Premier clavier : Great Organ

Open Diapason 8'
(Montre 8')
54 tuyaux en métal (Do1 à Mi1 en bois, puis façade à partir de Fa1)
Stopped Diapason 8'
(Bourdon 8')
Bourdon en bois 8' (Do1 à Mi2, 17 tuyaux servant comme basses communes pour les 2 jeux suivants
Clarabel 8'
(Flûte ouverte 8')
Flûte ouverte en bois 8' (37 tuyaux à partir de Fa2, les premières notes étant bouchées)
Dulciana 8'
(Dulciane 8')
Dulciane en métal 8' (37 tyuaux à partir du Fa2)
Principal 4'
(Prestant 4')
Prestant 4' (54 tuyaux en métal, y compris quelques uns en façade)
Flute 4'
(Flûte 4')
Flûte bouchée en bois 4' (42 tuyaux à partir du Do2)
Fifteenth 2'
(Doublette 2')
Doublette 2' (54 tuyaux en métal, de 1976)
MixtureMixture 2 rangs (108 tuyaux en métal, de 1976)

Clavier supérieur : Swell

Double Diapason 16'
(Bourdon 16')
Bourdon en bois 16' (42 tuyaux, à partir du Do2)
Open Diapason 8'
(Montre 8')
Petite montre 8' (54 tuyaux, les basses en bois bouchées, en métal à partir du Do2)
Liebich Gedacht 8'
(Bourdon 8')
Bourdon doux en bois 8' (44 tuyaux, basses communes avec l'Open Diapason)
Principal 4'
(Prestant 4')
Prestant 4' (tuyaux en métal)
MixtureMixture 2-3 rangs (150 tuyaux en métal)
Départ : 1 1/3
Reprise au Do2 et Fa3,
Dessus : 8, 2 2/3, 2
Cornopean 8'Trompette 8' (54 tuyaux en métal)

Pédalier :

Bourdon 16'Soubasse 16' (jeu bouché en bois, de moyenne taille)

Le Buffet

Montre de l'orgue de Plouaret

Le buffet est en style gothique avec trois lucarnes, verni à l’alcool,

La façade montre de magnifiques tuyaux ornés dans des couleurs rouge-marron, gris clair et «or» en bandes, avec d’autres dessins (croix, fleurs de lys).

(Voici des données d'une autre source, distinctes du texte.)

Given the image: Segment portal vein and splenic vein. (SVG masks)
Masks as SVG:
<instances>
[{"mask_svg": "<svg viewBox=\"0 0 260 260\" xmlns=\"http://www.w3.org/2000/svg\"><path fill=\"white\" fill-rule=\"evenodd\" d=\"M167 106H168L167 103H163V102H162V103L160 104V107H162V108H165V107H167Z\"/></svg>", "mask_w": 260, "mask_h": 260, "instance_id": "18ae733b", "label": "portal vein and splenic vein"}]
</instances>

Lorsque l’orgue est arrivé en France, ces tuyaux de façade avaient été recouverts d’une peinture blanche, dans les années 1960. Martin Renschaw, le facteur d’orgue, a remarqué des motifs décoratifs sous cette peinture blanche. Après plusieurs jours de grattage méticuleux, cela donne une façade originale, caractéristique des orgues anglais. Ces motifs pourront être restaurés dans leurs teintes d’origine.

Complètement enfermé dans sa boîte de bois, on ne distingue à l’arrière que le moteur en bas à droite et la boîte d’expression en haut. Elle renferme tous les tuyaux du clavier de récit.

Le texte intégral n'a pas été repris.